Secondly, make sure you will be able to sell your vegetables, at a price that will allow you to make a decent profit, so research your market! I’ve heard others say you should never plant a single seed in the ground until you know where, how, and for how much you plan to sell that vegetable – and I would agree wholeheartedly. We had already been granted a spot in the farmer’s market in Charlottetown before we started our first season, AND we had conducted a survey the summer before to learn about people’s buying habits at the market. So we knew it was a fairly lucrative market and we felt confident that we could supply the market with interesting and tasty veggies. We also found that having an attractive display really helped our sales and helped us stand out at the market – which drew customers to us initially. But it was the quality of the produce that brought people back to us week after week and helped us develop a loyal following.

Thirdly, it’s important to identify what’s most important to you and be flexible with the rest. I knew I wanted to start a vegetable farm. One business course we took called that our ‘driver’ – in other words, growing vegetables was the main thing driving our decisions. Where, how and to whom we were going to sell were still up for grabs. Initially I wanted to start a farm in my home state of Massachusetts, so we spent a year looking for land. After a year looking with nothing to show for it, we ultimately had to give up and start over elsewhere. I agreed to move to Canada to join my Canadian partner and the search for land in Atlantic Canada began. Once we realized we could afford to buy land in PEI, and discovered there was plenty of it available, we started researching our markets to make sure we could actually make a living selling vegetables. We met with other organic growers on the island first and learned that there was a growing demand for organic vegetables and not enough growers to supply that demand yet. We found the other growers to be encouraging and open to new growers moving here and found a very supportive community of farmer neighbours, and other like-minded young farmer entrepreneurs.

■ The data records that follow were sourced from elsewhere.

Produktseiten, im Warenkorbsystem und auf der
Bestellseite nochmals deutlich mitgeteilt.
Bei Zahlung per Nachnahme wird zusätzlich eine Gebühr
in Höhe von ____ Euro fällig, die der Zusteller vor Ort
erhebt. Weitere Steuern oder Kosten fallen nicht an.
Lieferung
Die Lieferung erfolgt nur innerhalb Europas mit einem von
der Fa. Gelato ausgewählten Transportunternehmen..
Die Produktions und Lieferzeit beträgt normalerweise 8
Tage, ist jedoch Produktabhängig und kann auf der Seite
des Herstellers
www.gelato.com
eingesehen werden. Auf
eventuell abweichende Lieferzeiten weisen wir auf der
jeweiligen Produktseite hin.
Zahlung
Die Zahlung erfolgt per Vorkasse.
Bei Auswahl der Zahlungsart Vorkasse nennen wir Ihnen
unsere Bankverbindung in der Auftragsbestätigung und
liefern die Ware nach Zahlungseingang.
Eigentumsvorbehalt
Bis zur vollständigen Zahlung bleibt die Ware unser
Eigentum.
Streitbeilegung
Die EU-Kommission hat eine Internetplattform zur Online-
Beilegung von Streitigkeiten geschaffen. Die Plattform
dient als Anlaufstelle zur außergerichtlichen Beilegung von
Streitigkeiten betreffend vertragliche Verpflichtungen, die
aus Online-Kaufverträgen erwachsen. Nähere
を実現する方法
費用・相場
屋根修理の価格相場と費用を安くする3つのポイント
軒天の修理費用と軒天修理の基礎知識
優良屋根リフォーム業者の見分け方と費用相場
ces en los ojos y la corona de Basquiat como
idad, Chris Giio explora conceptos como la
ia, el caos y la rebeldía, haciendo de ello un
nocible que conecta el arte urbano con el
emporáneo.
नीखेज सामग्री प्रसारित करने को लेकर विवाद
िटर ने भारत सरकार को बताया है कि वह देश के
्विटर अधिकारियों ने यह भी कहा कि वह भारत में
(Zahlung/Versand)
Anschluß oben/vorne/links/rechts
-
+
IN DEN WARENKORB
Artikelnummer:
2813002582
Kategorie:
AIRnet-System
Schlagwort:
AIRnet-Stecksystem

Ultimately, being prepared was the best advice I would give anyone. Research your market, and grow the crops people want, set your prices based on your costs, not on what the other vendors charge. You may not be able to sell vegetables that are twice as much as the other vendors, but don’t be afraid to be the most expensive vendor at the market. By offering high quality, unique vegetables, we have found customers who are willing to pay a little extra for our produce, and we’ve developed a reputation based on quality. There are lots of other farmers trying to be the cheapest, we think that’s a race to the bottom and is ultimately not sustainable. But setting your prices is a difficult task. It’s a bit of a compromise between charging what you need to charge to make enough so you can continue to do this year after year, and not charging so much that people aren’t willing and/or can’t afford your prices. Be prepared to explain why you charge what you do – without getting defensive!

Amy Smith and her partner Verena Varga operate a 1-acre diversified vegetable farm in Darlington, PEI. They grow over 40 varieties of tomatoes in two hoophouses, among many other exciting crops (like ginger!). They sell their produce to restaurants and at the Charlottetown Farmers’ Market.